Come on. Let's get this
contraption outdoors.

Then will you come
outside and see my show?

Oh, I can't right now,
angel. I have to study.

The way you have
to study all the time,

you must be awful
dumb in school.

She thinks you're a
pretty hopeless case.

Oh, yes. No hope for me at all.

- Oh, Keats, huh?
- Mm-hmm.

Keats, Shelley,
Byron, Wordsworth.

We're stumbling through
the Romantic poets.

It's amazing how much
more fun it is to read poetry

when you're doing it
because you want to,

not because you're required to.

You're really enjoying
this, aren't you?

Oh, I just love it.

I'm enjoying it so
much, I almost feel guilty.

Oh, don't feel guilty. You're
not neglecting anything.

You're only there an
hour in the morning.

By the way, where's
Betty, your classmate?

- I thought you were
gonna study together.
- We were.

At least we started out that
way a week ago, but now...

I don't know.

I guess she thinks I'm
just too much of a square.

Oh, naturally. In
fact, I don't think

that she's very enthusiastic
about me going to school.

I thought she was
tickled to death about it.

Well, she was at first.

But now...

Well, I don't know
if I'm imagining this,

but it seems to me
she sits there in class

eyeing me with
downright disapproval.

Oh, I'm sure you're
imagining that.

- [Betty] Mother.
- I don't know.

- I'm in the kitchen!
- [door opens]

Mother, are you through
with the literature book?

No, but you go
ahead and take it.

No, if you're not finished.

Oh, I can't use it while
I'm working anyway.

- Here. Take it.
- Oh. All right.

Mother, I don't want
you to misunderstand me,

but in class, do you
have to talk so much?

Talk so much?

Do you have to
ask Professor Brown

so many questions all the time?

I always thought

that's what you were supposed
to do... learn all you can.

Oh, of course. But sometimes...

Oh, now, Mother, I
don't want you to think

I'm inferring that your
questions are dumb.

Just stupid.

No. Now, don't take
offense. I... I just mean that...

Well, they waste
a lot of time...

Waste a lot of the
other students' time.

Oh? Did the other
students mention this?

Oh, no. No. No, they
wouldn't say anything.

Oh, and another thing.
I wish you wouldn't say

"In discussing this poem
with my daughter last night."

- Just leave me out of this.
- Yes.

All right.

Now, there. You see?
I'm not imagining things.

Why does she suddenly
disapprove of me going to school?

I don't know.
But whatever it is,

I sure wouldn't worry about it.

"She was a phantom of delight

"when first she
gleamed upon my sight.

"A lovely apparition
sent to be a...

A... a moment's ornament."

That must be some
course you're taking, Mom.

You've only been
in it for two weeks,

and already it's taken
40 years off your life.

- 40? Oh, come now.
- Oh, it couldn't possibly
be 40, Bud.

I wouldn't say over, uh, 37.

- Oh, hush.
- [chuckling]

You know, maybe Mom's
got the right idea after all.

I mean, going to
school at her age.

I might try that. I could drop out
of school now and have some fun,

and then go back to school

when I'm old and don't
have anything else to do.

Well, that's fine. But
just remember this.

You're gonna get mighty
tired making that long walk

from the county poor farm
to the school every day.

Who wants to come out and
see my brand-new puppet show?

■ **Direction 1**
Reproduce the part of the dialogue about a mother returning to school from "but in class, do" up to and including "all you can.".
■ **Direction 2**
Carry on the dialogue about a mother returning to school from the point where it stops.

[Entries from a dataset]
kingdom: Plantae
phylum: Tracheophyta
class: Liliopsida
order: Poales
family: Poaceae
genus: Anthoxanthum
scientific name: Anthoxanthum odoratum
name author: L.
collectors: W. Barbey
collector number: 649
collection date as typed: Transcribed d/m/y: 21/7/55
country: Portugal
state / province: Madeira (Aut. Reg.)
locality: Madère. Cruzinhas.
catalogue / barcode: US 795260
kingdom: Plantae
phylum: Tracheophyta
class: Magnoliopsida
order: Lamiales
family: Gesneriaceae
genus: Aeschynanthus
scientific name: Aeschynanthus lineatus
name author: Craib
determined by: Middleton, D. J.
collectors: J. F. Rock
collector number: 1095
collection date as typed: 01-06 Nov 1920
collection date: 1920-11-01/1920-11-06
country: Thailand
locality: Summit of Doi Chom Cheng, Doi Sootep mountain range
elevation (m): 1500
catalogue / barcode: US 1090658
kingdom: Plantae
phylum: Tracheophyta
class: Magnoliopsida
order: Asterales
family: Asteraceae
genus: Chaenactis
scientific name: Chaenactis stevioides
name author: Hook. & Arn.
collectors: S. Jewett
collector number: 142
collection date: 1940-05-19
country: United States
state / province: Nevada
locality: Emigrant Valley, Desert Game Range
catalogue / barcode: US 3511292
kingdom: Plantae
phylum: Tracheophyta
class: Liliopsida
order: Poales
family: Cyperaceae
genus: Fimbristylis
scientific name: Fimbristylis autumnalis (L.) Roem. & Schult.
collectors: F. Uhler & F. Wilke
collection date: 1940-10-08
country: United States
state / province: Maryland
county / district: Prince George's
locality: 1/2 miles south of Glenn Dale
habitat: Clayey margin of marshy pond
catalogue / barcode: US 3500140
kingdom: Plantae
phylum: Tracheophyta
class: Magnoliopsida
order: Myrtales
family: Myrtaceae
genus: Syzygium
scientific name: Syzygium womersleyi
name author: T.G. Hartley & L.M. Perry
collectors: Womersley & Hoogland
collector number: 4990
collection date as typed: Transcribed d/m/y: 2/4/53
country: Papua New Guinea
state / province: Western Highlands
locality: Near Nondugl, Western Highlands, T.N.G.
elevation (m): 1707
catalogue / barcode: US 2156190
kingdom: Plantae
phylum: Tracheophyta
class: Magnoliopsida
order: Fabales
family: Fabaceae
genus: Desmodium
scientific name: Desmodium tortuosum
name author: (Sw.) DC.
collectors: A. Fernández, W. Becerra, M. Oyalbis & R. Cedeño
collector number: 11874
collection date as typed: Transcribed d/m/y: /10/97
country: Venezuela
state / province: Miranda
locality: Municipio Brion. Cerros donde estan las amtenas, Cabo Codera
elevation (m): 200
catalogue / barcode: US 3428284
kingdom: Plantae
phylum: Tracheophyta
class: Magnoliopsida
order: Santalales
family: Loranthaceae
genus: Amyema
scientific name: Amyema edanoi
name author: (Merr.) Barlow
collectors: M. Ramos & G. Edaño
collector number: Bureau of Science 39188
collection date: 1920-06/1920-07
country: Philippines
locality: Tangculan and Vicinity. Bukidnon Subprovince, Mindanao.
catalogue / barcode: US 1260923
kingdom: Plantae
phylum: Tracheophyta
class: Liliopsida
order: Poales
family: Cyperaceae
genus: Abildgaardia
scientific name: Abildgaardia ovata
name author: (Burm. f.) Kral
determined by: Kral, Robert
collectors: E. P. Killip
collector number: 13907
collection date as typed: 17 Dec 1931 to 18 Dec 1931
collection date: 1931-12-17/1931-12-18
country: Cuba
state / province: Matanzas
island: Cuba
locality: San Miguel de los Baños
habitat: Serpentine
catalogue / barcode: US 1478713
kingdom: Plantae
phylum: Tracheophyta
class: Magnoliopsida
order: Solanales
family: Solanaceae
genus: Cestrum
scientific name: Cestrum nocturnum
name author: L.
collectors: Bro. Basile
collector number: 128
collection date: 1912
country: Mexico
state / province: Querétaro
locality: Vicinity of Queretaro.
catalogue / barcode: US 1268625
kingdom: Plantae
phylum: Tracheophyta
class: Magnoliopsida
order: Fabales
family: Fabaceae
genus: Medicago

■ **Written response 1**
but in class, do you
have to talk so much?

Talk so much?

Do you have to
ask Professor Brown

so many questions all the time?

I always thought

that's what you were supposed
to do... learn all you can.

■ **Written response 2**
- Come on, Daddy.
- Oh, not now, kitten.

You have to eat your breakfast.
You have to go to school.

Boy, school sure
mixes everything up.

Oh, look out. You'll spill it.

Say, what are you
all made up for?

I'm not made up for anything.

Mother, do you mind if I
wear this outfit of yours?

- Well, no, but...
- Planning on haunting
the house?

All my clothes make
me look so... juvenile.

Well, you look more like
Mom's mother than her daughter.

No, I'd say more
like Whistler's Mother.

What do you want me to
do, run around in rompers?

Oh, I'll see you later. Bye.

Wait a minute. You
haven't had your breakfast.

Well, I haven't time now. I
want to get to school early.

Bye.

Now, what was the
idea of that getup?

Oh, can't you see?
It's as plain as day.

It's her way of
trying to tell me

that I'm not dressing my age.

She's setting an example for me.

Oh, for Pete's sake.

Well, guess I better
change my clothes.

- Now, don't you do that.
- What I should do
is wear a shawl.

No. What I should do
is drop out of school.

No. Now, definitely
don't do that.

- Women.
- Yeah.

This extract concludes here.